*** Opening Available data ***

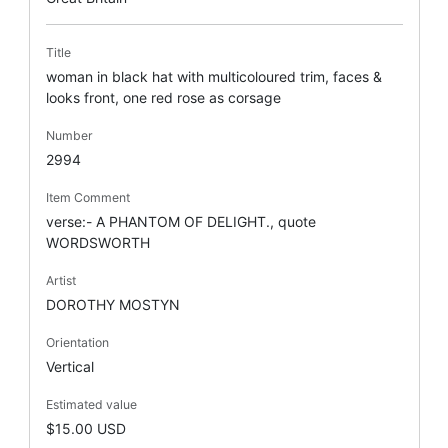
Title
woman in black hat with multicoloured trim, faces &
looks front, one red rose as corsage
Number
2994
Item Comment
verse:- A PHANTOM OF DELIGHT., quote
WORDSWORTH
Artist
DOROTHY MOSTYN
Orientation
Vertical
Estimated value
$15.00 USD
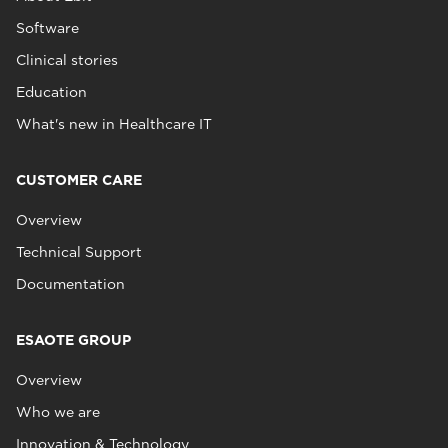
Software
Clinical stories
Education
What's new in Healthcare IT
CUSTOMER CARE
Overview
Technical Support
Documentation
ESAOTE GROUP
Overview
Who we are
Innovation & Technology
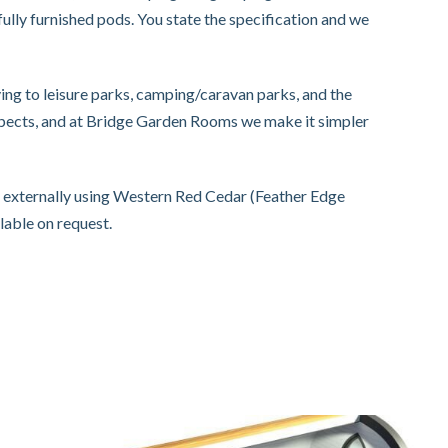
ully furnished pods. You state the specification and we
ng to leisure parks, camping/caravan parks, and the
spects, and at Bridge Garden Rooms we make it simpler
d externally using Western Red Cedar (Feather Edge
lable on request.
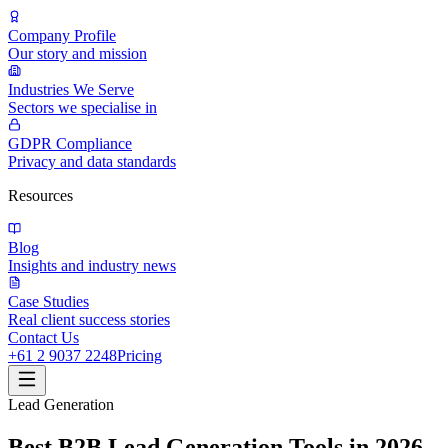
Company Profile
Our story and mission
Industries We Serve
Sectors we specialise in
GDPR Compliance
Privacy and data standards
Resources
Blog
Insights and industry news
Case Studies
Real client success stories
Contact Us
+61 2 9037 2248
Pricing
Lead Generation
Best B2B Lead Generation Tools in 2026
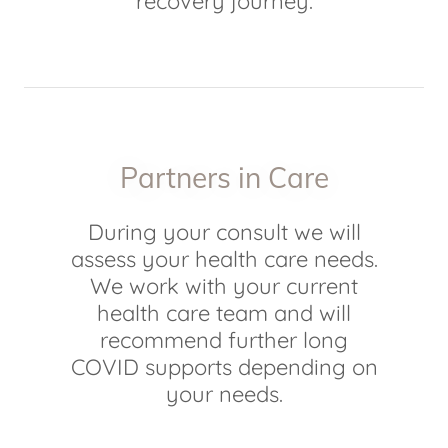
recovery journey.
Partners in Care
During your consult we will
assess your health care needs.
We work with your current
health care team and will
recommend further long
COVID supports depending on
your needs.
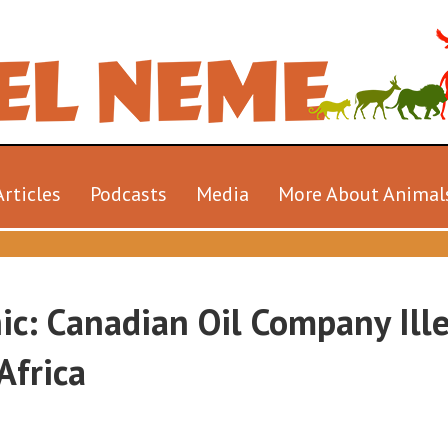
Articles
Podcasts
Media
More About Animal
ic: Canadian Oil Company Ille
Africa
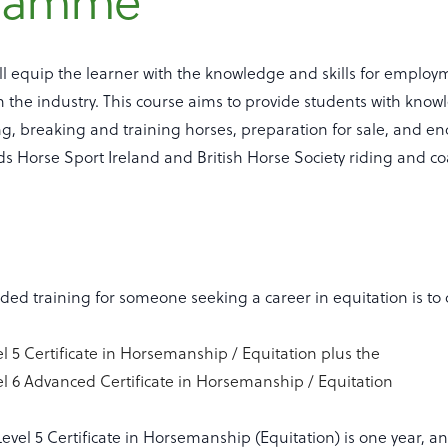
gramme
ill equip the learner with the knowledge and skills for emplo
n the industry. This course aims to provide students with know
ing, breaking and training horses, preparation for sale, and e
ds Horse Sport Ireland and British Horse Society riding and c
d training for someone seeking a career in equitation is to 
l 5 Certificate in Horsemanship / Equitation plus the
l 6 Advanced Certificate in Horsemanship / Equitation
evel 5 Certificate in Horsemanship (Equitation) is one year, an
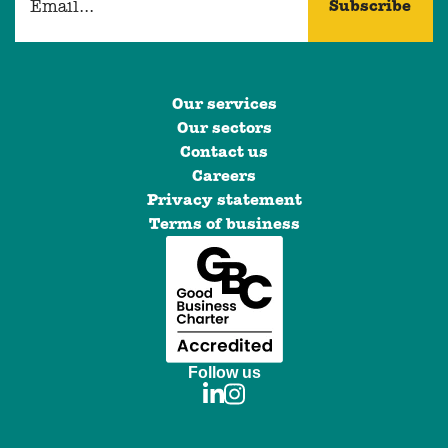
Our services
Our sectors
Contact us
Careers
Privacy statement
Terms of business
Follow us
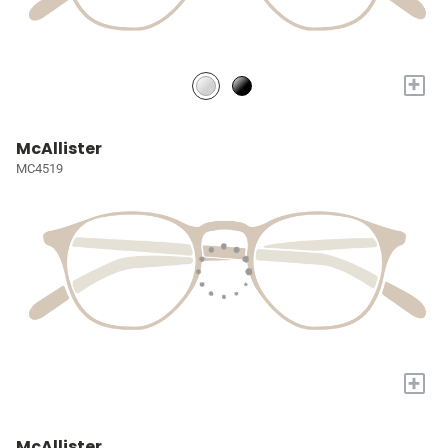
+
McAllister
MC4519
+
McAllister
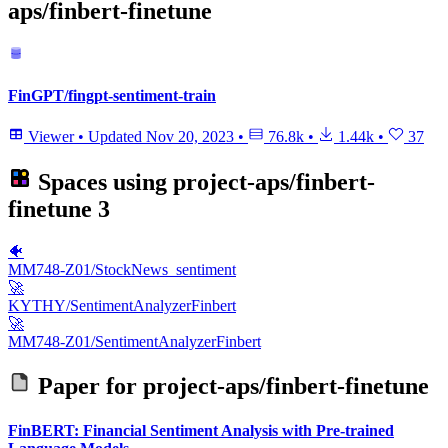
aps/finbert-finetune
FinGPT/fingpt-sentiment-train
Viewer
•
Updated
Nov 20, 2023
•
76.8k
•
1.44k
•
37
Spaces using
project-aps/finbert-
finetune
3
🐠
MM748-Z01/StockNews_sentiment
🚀
KYTHY/SentimentAnalyzerFinbert
🚀
MM748-Z01/SentimentAnalyzerFinbert
Paper for
project-aps/finbert-finetune
FinBERT: Financial Sentiment Analysis with Pre-trained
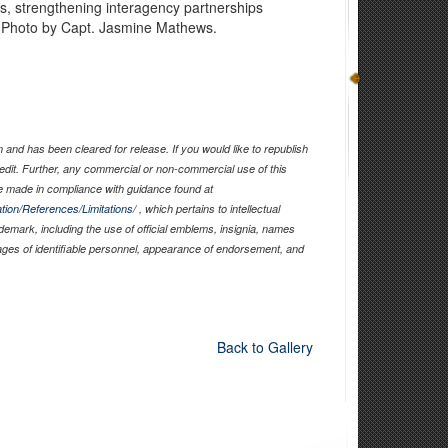
es, strengthening interagency partnerships
s. Photo by Capt. Jasmine Mathews.
and has been cleared for release. If you would like to republish
edit. Further, any commercial or non-commercial use of this
 made in compliance with guidance found at
tion/References/Limitations/
, which pertains to intellectual
ademark, including the use of official emblems, insignia, names
ages of identifiable personnel, appearance of endorsement, and
Back to Gallery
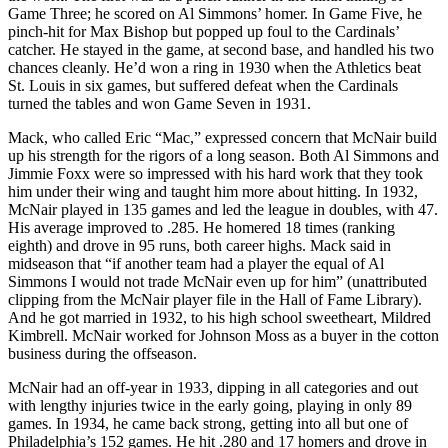
Game Three; he scored on Al Simmons’ homer. In Game Five, he
pinch-hit for Max Bishop but popped up foul to the Cardinals’
catcher. He stayed in the game, at second base, and handled his two
chances cleanly. He’d won a ring in 1930 when the Athletics beat
St. Louis in six games, but suffered defeat when the Cardinals
turned the tables and won Game Seven in 1931.
Mack, who called Eric “Mac,” expressed concern that McNair build
up his strength for the rigors of a long season. Both Al Simmons and
Jimmie Foxx were so impressed with his hard work that they took
him under their wing and taught him more about hitting. In 1932,
McNair played in 135 games and led the league in doubles, with 47.
His average improved to .285. He homered 18 times (ranking
eighth) and drove in 95 runs, both career highs. Mack said in
midseason that “if another team had a player the equal of Al
Simmons I would not trade McNair even up for him” (unattributed
clipping from the McNair player file in the Hall of Fame Library).
And he got married in 1932, to his high school sweetheart, Mildred
Kimbrell. McNair worked for Johnson Moss as a buyer in the cotton
business during the offseason.
McNair had an off-year in 1933, dipping in all categories and out
with lengthy injuries twice in the early going, playing in only 89
games. In 1934, he came back strong, getting into all but one of
Philadelphia’s 152 games. He hit .280 and 17 homers and drove in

*** Closing Available data ***

Activity:
Rewrite the listing lines starting at the one containing "Game Three; he" and ending at the one containing "equal of Al", substituting "shortstop" for "second base" and leaving everything else unchanged. Give only those lines.

Worked solution:
Game Three; he scored on Al Simmons’ homer. In Game Five, he
pinch-hit for Max Bishop but popped up foul to the Cardinals’
catcher. He stayed in the game, at shortstop, and handled his two
chances cleanly. He’d won a ring in 1930 when the Athletics beat
St. Louis in six games, but suffered defeat when the Cardinals
turned the tables and won Game Seven in 1931.
Mack, who called Eric “Mac,” expressed concern that McNair build
up his strength for the rigors of a long season. Both Al Simmons and
Jimmie Foxx were so impressed with his hard work that they took
him under their wing and taught him more about hitting. In 1932,
McNair played in 135 games and led the league in doubles, with 47.
His average improved to .285. He homered 18 times (ranking
eighth) and drove in 95 runs, both career highs. Mack said in
midseason that “if another team had a player the equal of Al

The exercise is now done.